> [Task description] Quote the entries in full, character for character, without their images.

+++

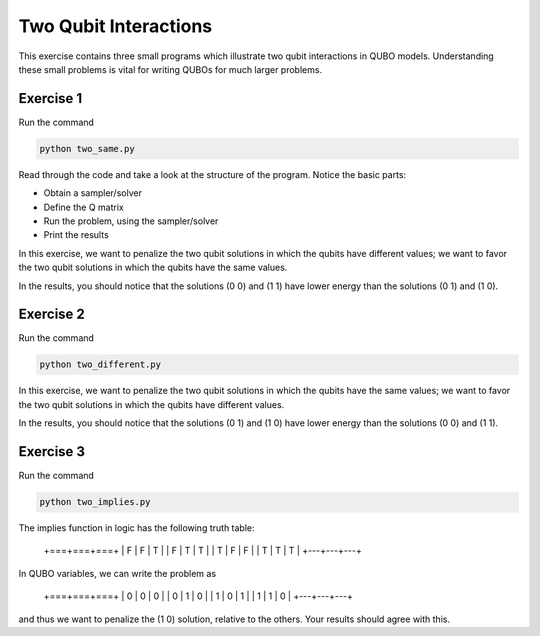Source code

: =============
Two Qubit Interactions
=============

This exercise contains three small programs which illustrate two qubit
interactions in QUBO models. Understanding these small problems is vital for
writing QUBOs for much larger problems.

Exercise 1 
----------

Run the command

.. code-block:: bash

  python two_same.py

Read through the code and take a look at the
structure of the program. Notice the basic parts:

- Obtain a sampler/solver
- Define the Q matrix
- Run the problem, using the sampler/solver
- Print the results

In this exercise, we want to penalize the two qubit solutions in which the 
qubits have different values; we want to favor the two qubit solutions in 
which the qubits have the same values.

In the results, you should notice that the solutions (0 0) and (1 1) have 
lower energy than the solutions (0 1) and (1 0).

Exercise 2 
----------

Run the command

.. code-block:: bash

  python two_different.py

In this exercise, we want to penalize the two qubit solutions in which the 
qubits have the same values; we want to favor the two qubit solutions in 
which the qubits have different values.

In the results, you should notice that the solutions (0 1) and (1 0) have 
lower energy than the solutions (0 0) and (1 1).

Exercise 3 
----------

Run the command

.. code-block:: bash

  python two_implies.py

The implies function in logic has the following truth table:

    +===+===+===+
    | F | F | T |
    | F | T | T |
    | T | F | F |
    | T | T | T |
    +---+---+---+


In QUBO variables, we can write the problem as

    +===+===+===+
    | 0 | 0 | 0 |
    | 0 | 1 | 0 |
    | 1 | 0 | 1 |
    | 1 | 1 | 0 |
    +---+---+---+


and thus we want to penalize the (1 0) solution, relative to the others.
Your results should agree with this.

+++

> [Exercise response]
Source code

: =============
Two Qubit Interactions
=============

This exercise contains three small programs which illustrate two qubit
interactions in QUBO models. Understanding these small problems is vital for
writing QUBOs for much larger problems.

Exercise 1 
----------

Run the command

.. code-block:: bash

  python two_same.py

Read through the code and take a look at the
structure of the program. Notice the basic parts:

- Obtain a sampler/solver
- Define the Q matrix
- Run the problem, using the sampler/solver
- Print the results

In this exercise, we want to penalize the two qubit solutions in which the 
qubits have different values; we want to favor the two qubit solutions in 
which the qubits have the same values.

In the results, you should notice that the solutions (0 0) and (1 1) have 
lower energy than the solutions (0 1) and (1 0).

Exercise 2 
----------

Run the command

.. code-block:: bash

  python two_different.py

In this exercise, we want to penalize the two qubit solutions in which the 
qubits have the same values; we want to favor the two qubit solutions in 
which the qubits have different values.

In the results, you should notice that the solutions (0 1) and (1 0) have 
lower energy than the solutions (0 0) and (1 1).

Exercise 3 
----------

Run the command

.. code-block:: bash

  python two_implies.py

The implies function in logic has the following truth table:

    +===+===+===+
    | F | F | T |
    | F | T | T |
    | T | F | F |
    | T | T | T |
    +---+---+---+


In QUBO variables, we can write the problem as

    +===+===+===+
    | 0 | 0 | 0 |
    | 0 | 1 | 0 |
    | 1 | 0 | 1 |
    | 1 | 1 | 0 |
    +---+---+---+


and thus we want to penalize the (1 0) solution, relative to the others.
Your results should agree with this.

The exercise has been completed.